From the line containing "Electron micrographs. 8" down to the last line of the records below, restate each line word for word and leave out the rest.

BEGIN Input for this task

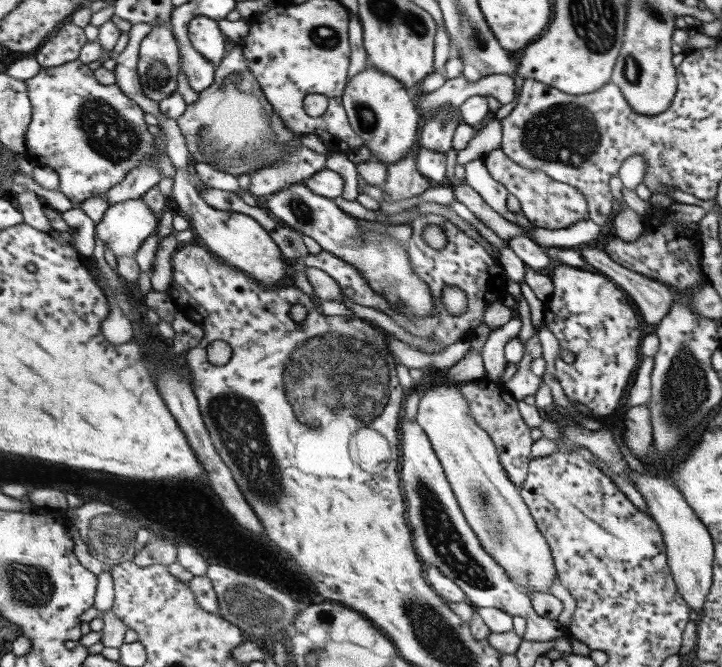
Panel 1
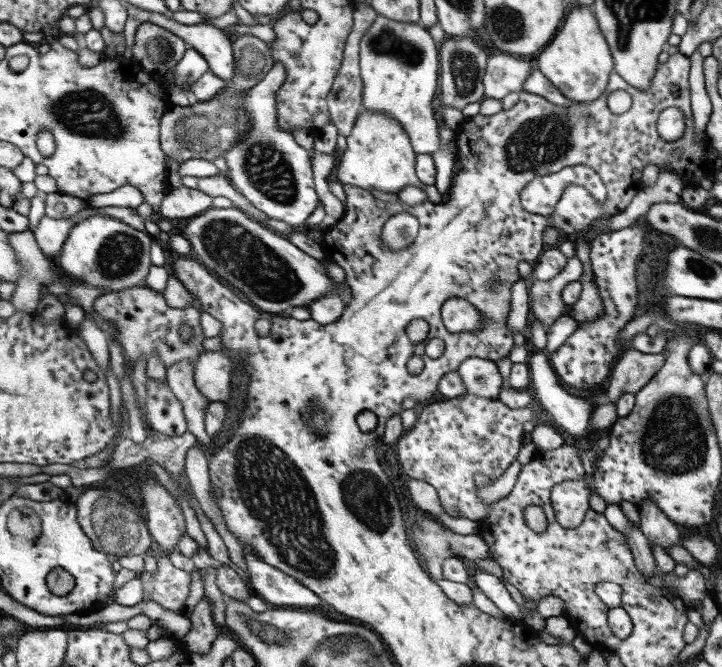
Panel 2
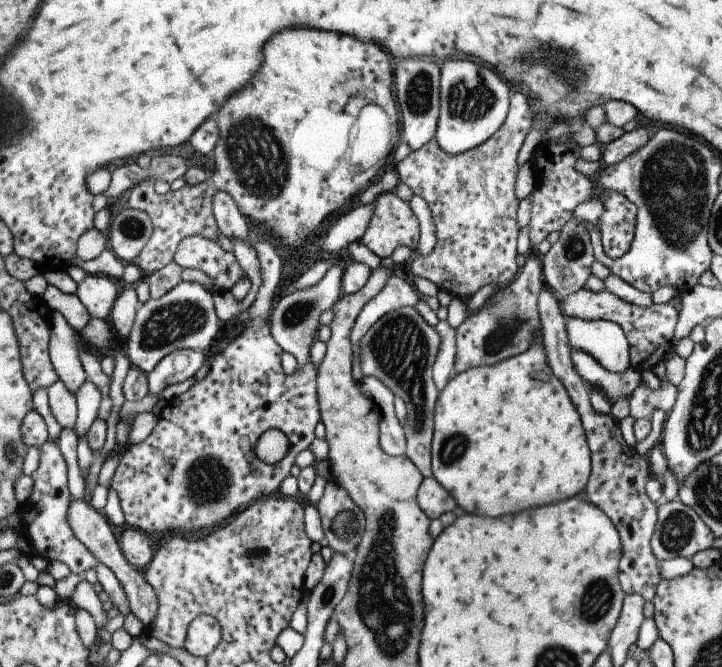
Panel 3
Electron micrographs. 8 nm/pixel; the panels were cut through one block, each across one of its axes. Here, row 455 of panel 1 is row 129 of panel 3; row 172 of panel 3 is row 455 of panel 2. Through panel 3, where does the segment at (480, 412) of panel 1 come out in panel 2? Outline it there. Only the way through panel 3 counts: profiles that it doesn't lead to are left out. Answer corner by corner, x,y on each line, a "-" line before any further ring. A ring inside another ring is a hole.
475,394
435,402
423,408
415,426
399,438
395,448
397,460
403,474
425,480
437,488
449,516
483,522
483,518
491,516
493,504
481,504
477,496
477,474
491,476
491,482
501,478
507,468
519,460
525,446
525,422
535,424
535,420
533,408
529,406
515,410
501,400
481,398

END Input for this task

• **Solved problem**
Electron micrographs. 8 nm/pixel; the panels were cut through one block, each across one of its axes. Here, row 455 of panel 1 is row 129 of panel 3; row 172 of panel 3 is row 455 of panel 2. Through panel 3, where does the segment at (480, 412) of panel 1 come out in panel 2? Outline it there. Only the way through panel 3 counts: profiles that it doesn't lead to are left out. Answer corner by corner, x,y on each line, a "-" line before any further ring. A ring inside another ring is a hole.
475,394
435,402
423,408
415,426
399,438
395,448
397,460
403,474
425,480
437,488
449,516
483,522
483,518
491,516
493,504
481,504
477,496
477,474
491,476
491,482
501,478
507,468
519,460
525,446
525,422
535,424
535,420
533,408
529,406
515,410
501,400
481,398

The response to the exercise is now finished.